[Page-level text extractions]
____

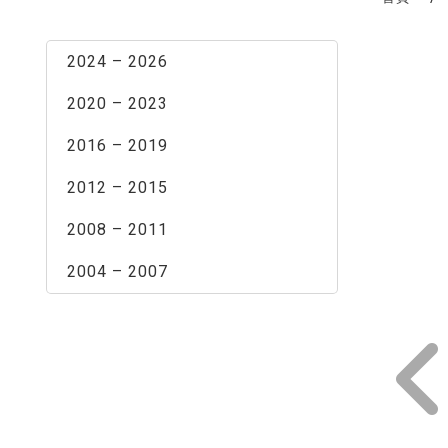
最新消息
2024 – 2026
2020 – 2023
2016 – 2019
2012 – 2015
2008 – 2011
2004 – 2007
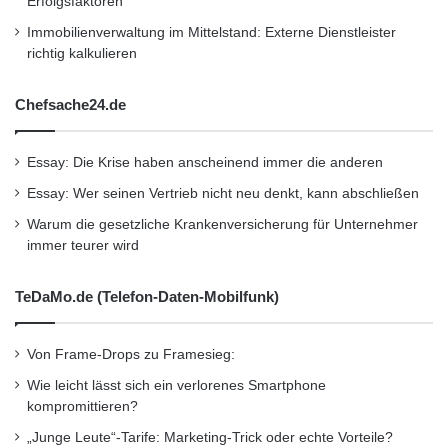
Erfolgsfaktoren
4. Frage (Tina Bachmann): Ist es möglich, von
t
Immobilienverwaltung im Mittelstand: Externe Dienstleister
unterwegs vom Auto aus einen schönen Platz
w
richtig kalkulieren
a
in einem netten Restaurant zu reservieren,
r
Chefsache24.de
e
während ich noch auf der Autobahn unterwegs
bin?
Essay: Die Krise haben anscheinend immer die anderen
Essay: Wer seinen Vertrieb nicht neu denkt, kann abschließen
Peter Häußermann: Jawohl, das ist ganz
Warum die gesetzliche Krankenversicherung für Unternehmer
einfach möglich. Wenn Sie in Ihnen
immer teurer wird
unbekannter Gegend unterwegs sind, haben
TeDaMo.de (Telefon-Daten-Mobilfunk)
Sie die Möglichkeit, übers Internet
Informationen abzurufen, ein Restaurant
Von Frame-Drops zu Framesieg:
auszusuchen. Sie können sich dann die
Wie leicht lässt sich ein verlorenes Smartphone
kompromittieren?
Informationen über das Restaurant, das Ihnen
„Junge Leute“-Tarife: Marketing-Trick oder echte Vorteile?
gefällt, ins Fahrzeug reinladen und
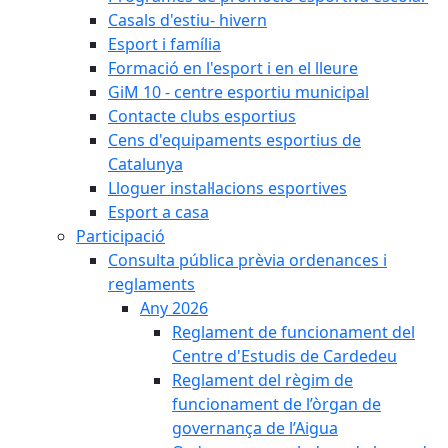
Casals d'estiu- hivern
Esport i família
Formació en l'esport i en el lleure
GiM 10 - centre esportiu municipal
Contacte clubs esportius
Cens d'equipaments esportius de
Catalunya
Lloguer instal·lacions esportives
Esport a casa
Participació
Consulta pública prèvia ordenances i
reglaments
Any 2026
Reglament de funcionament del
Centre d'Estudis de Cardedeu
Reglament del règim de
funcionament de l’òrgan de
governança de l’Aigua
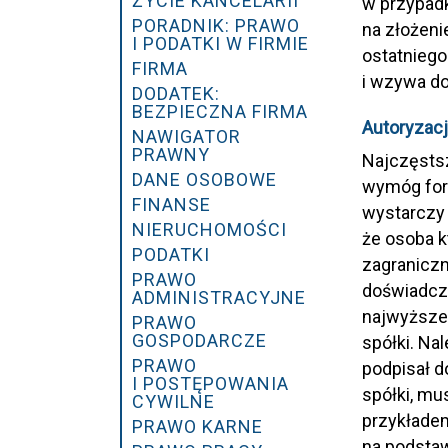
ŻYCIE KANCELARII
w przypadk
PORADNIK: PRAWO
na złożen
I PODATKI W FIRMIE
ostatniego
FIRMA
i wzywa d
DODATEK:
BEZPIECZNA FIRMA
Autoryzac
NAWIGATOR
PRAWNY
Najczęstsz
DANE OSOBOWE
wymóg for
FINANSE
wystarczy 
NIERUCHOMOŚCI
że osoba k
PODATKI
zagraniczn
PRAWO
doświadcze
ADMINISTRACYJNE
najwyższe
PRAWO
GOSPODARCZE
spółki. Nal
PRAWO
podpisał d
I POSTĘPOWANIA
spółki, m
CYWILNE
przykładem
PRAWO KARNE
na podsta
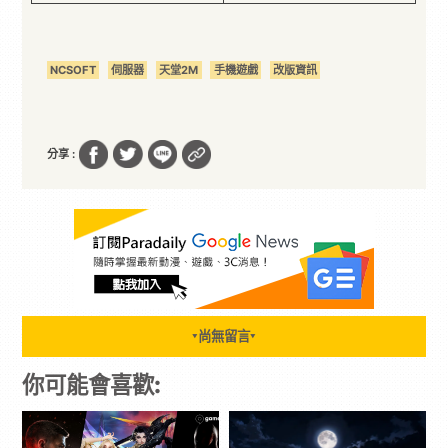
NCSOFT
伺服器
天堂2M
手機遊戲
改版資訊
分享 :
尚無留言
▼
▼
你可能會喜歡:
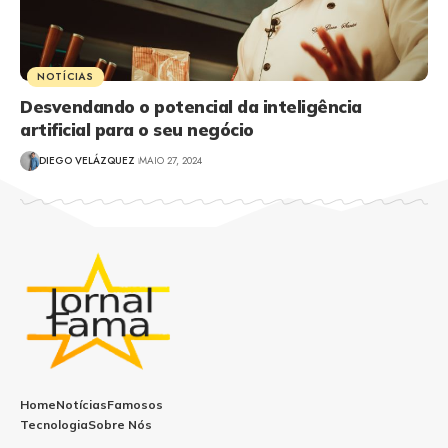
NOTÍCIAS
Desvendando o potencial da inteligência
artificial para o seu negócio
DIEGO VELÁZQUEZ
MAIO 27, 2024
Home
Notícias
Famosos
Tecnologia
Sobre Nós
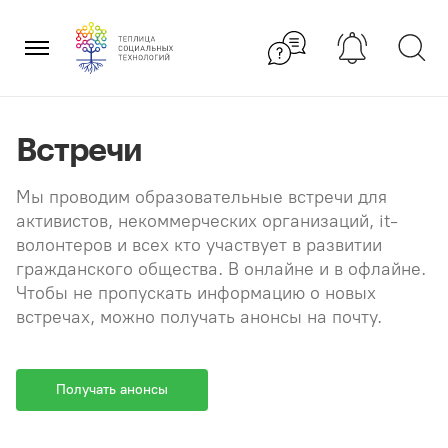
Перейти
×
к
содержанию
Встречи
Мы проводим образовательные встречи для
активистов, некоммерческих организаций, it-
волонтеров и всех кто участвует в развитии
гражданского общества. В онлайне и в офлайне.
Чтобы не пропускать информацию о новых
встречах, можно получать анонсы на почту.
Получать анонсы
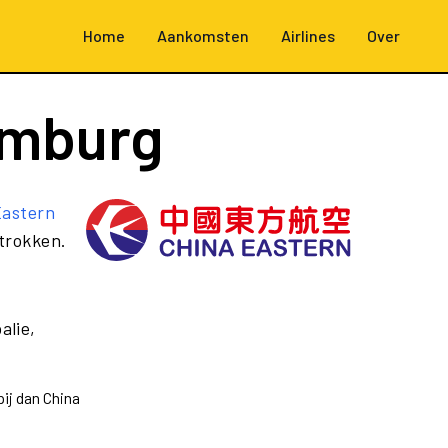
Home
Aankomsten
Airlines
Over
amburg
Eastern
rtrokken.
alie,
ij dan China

____

→ **TASK REQUIREMENTS**
In the answer, include exactly the lines from the top of the entries through the line containing "Esport a casa", and nothing else, not even the pictures.

→ **SOLUTION TO THE EXERCISE**
最新消息
2024 – 2026
2020 – 2023
2016 – 2019
2012 – 2015
2008 – 2011
2004 – 2007
Erfolgsfaktoren
4. Frage (Tina Bachmann): Ist es möglich, von
t
Immobilienverwaltung im Mittelstand: Externe Dienstleister
unterwegs vom Auto aus einen schönen Platz
w
richtig kalkulieren
a
in einem netten Restaurant zu reservieren,
r
Chefsache24.de
e
während ich noch auf der Autobahn unterwegs
bin?
Essay: Die Krise haben anscheinend immer die anderen
Essay: Wer seinen Vertrieb nicht neu denkt, kann abschließen
Peter Häußermann: Jawohl, das ist ganz
Warum die gesetzliche Krankenversicherung für Unternehmer
einfach möglich. Wenn Sie in Ihnen
immer teurer wird
unbekannter Gegend unterwegs sind, haben
TeDaMo.de (Telefon-Daten-Mobilfunk)
Sie die Möglichkeit, übers Internet
Informationen abzurufen, ein Restaurant
Von Frame-Drops zu Framesieg:
auszusuchen. Sie können sich dann die
Wie leicht lässt sich ein verlorenes Smartphone
kompromittieren?
Informationen über das Restaurant, das Ihnen
„Junge Leute“-Tarife: Marketing-Trick oder echte Vorteile?
gefällt, ins Fahrzeug reinladen und
Casals d'estiu- hivern
Esport i família
Formació en l'esport i en el lleure
GiM 10 - centre esportiu municipal
Contacte clubs esportius
Cens d'equipaments esportius de
Catalunya
Lloguer instal·lacions esportives
Esport a casa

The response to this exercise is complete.